Eppure Il giovane Marx va salvato ben oltre ciò che lo condanna. Contro la sua storia e contro Lukács, questo libro consente non tanto un accesso generico a Marx quanto un accesso attuale alla sua opera giovanile. Un’attualità che può essere garantita grazie al confronto con i problemi posti dagli apparati di comunicazione. Uno fra tutti: il rapporto tra informazione e censura. Da questa prospettiva, l’esperienza giornalistica di Marx alla guida della «Gazzetta renana» diventa strategica. Dice Lukács: «L’attività di Marx quale redattore fu caratterizzata dalla lotta ininterrotta contro la censura prussiana.

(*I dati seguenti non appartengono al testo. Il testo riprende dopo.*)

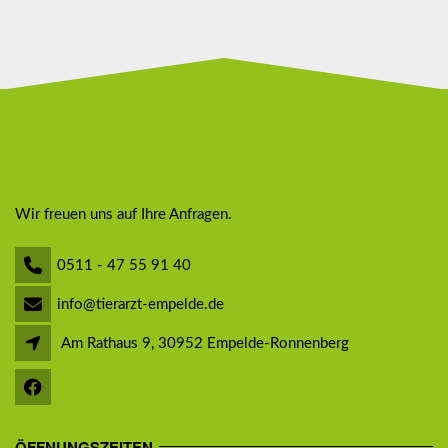
Wir freuen uns auf Ihre Anfragen.
0511 - 47 55 91 40
info@tierarzt-empelde.de
Am Rathaus 9, 30952 Empelde-Ronnenberg
ÖFFNUNGSZEITEN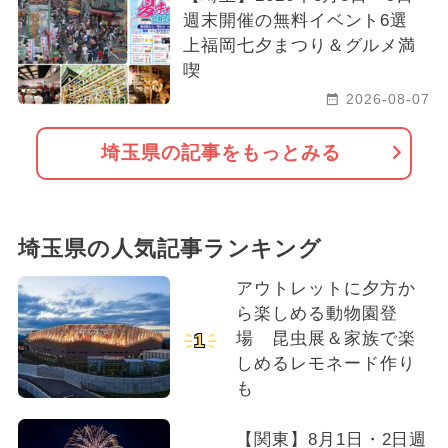
週末開催の無料イベント6選
上福岡七夕まつり＆グルメ満
喫
2026-08-07
埼玉県の記事をもっとみる
埼玉県の人気記事ランキング
アウトレットに夕方か
ら楽しめる動物園登
場 昆虫展＆家族で楽
1
しめるレモネード作り
も
【関東】8月1日・2日週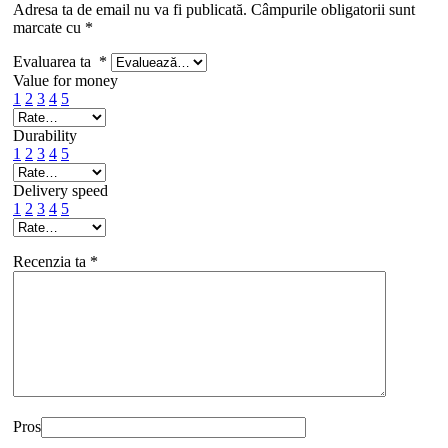
Adresa ta de email nu va fi publicată.
Câmpurile obligatorii sunt
marcate cu
*
Evaluarea ta
*
Value for money
1
2
3
4
5
Durability
1
2
3
4
5
Delivery speed
1
2
3
4
5
Recenzia ta
*
Pros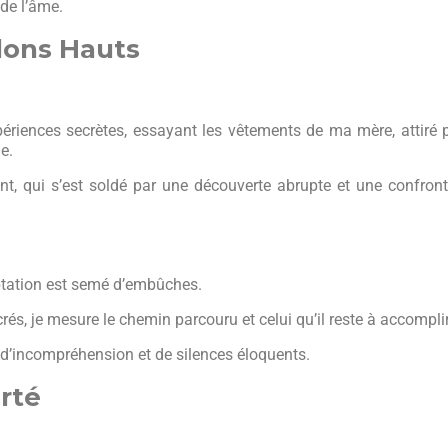
 de l’âme.
lons Hauts
iences secrètes, essayant les vêtements de ma mère, attiré p
e.
fiant, qui s’est soldé par une découverte abrupte et une confron
eptation est semé d’embûches.
s, je mesure le chemin parcouru et celui qu’il reste à accomplir
 d’incompréhension et de silences éloquents.
rté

Egli mise in luce in tal senso una straordinaria abilità e una grande inventiva nello scoprire le forme che consentissero di dire di fronte alla censura le cose più radicali in un modo che non dovesse portare all’immediata proibizione del giornale, per arrivare così, mediante una propaganda paziente e tenace, alla raccolta di tutte le forze progressiste».

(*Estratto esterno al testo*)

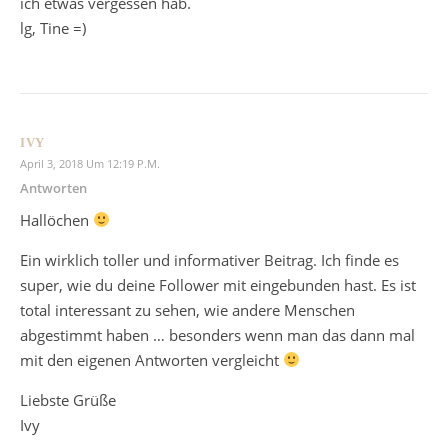
ich etwas vergessen hab.
lg, Tine =)
IVY
April 3, 2018 Um 12:19 P.m.
Antworten
Hallöchen
Ein wirklich toller und informativer Beitrag. Ich finde es
super, wie du deine Follower mit eingebunden hast. Es ist
total interessant zu sehen, wie andere Menschen
abgestimmt haben … besonders wenn man das dann mal
mit den eigenen Antworten vergleicht
Liebste Grüße
Ivy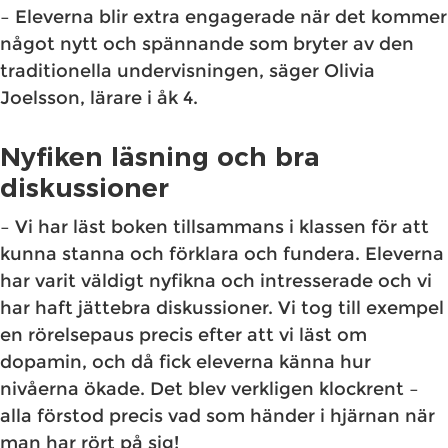
– Eleverna blir extra engagerade när det kommer
något nytt och spännande som bryter av den
traditionella undervisningen, säger Olivia
Joelsson, lärare i åk 4.
Nyfiken läsning och bra
diskussioner
– Vi har läst boken tillsammans i klassen för att
kunna stanna och förklara och fundera. Eleverna
har varit väldigt nyfikna och intresserade och vi
har haft jättebra diskussioner. Vi tog till exempel
en rörelsepaus precis efter att vi läst om
dopamin, och då fick eleverna känna hur
nivåerna ökade. Det blev verkligen klockrent –
alla förstod precis vad som händer i hjärnan när
man har rört på sig!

Un modello per la comunicazione

Dal Marx giornalista, allora, possiamo ricavare un modello generale di lavoro astratto nei media orientato eticamente (dire la verità), informato da precise strategie retoriche (dire la verità in modo da raggirare la censura) e animato da un progetto politico (dire la verità evitando la censura così da comporre un’analisi reale del mondo sociale che possa fungere da collante per tutte le forze innovatrici della Germania che si vogliano opporre all’ultra reazionario Impero prussiano di Federico Guglielmo IV).
Se non lo si fa più dipendere dall’abituale sistema culturale di riferimento (evoluzione interna del pensiero di Lukács e storia del marxismo occidentale) e si inizia a metterlo in relazione col sistema produttivo dei media, ebbene, questo Giovane Marx può ancora sorprenderci.